* Task statement: Transcribe the data verbatim and drop its images.

........

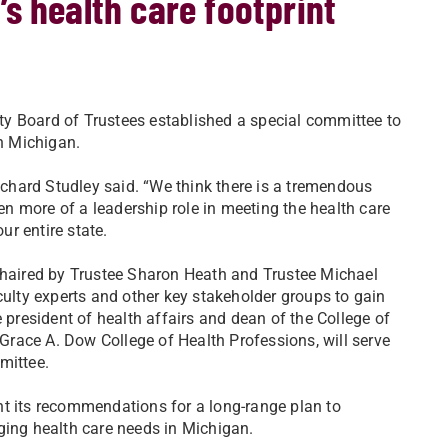
s health care footprint
sity Board of Trustees established a special committee to
in Michigan.
Richard Studley said. “We think there is a tremendous
n more of a leadership role in meeting the health care
r entire state.
-chaired by Trustee Sharon Heath and Trustee Michael
culty experts and other key stakeholder groups to gain
 president of health affairs and dean of the College of
race A. Dow College of Health Professions, will serve
mittee.
nt its recommendations for a long-range plan to
ging health care needs in Michigan.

........

* Response area:
s health care footprint
sity Board of Trustees established a special committee to
in Michigan.
Richard Studley said. “We think there is a tremendous
n more of a leadership role in meeting the health care
r entire state.
-chaired by Trustee Sharon Heath and Trustee Michael
culty experts and other key stakeholder groups to gain
 president of health affairs and dean of the College of
race A. Dow College of Health Professions, will serve
mittee.
nt its recommendations for a long-range plan to
ging health care needs in Michigan.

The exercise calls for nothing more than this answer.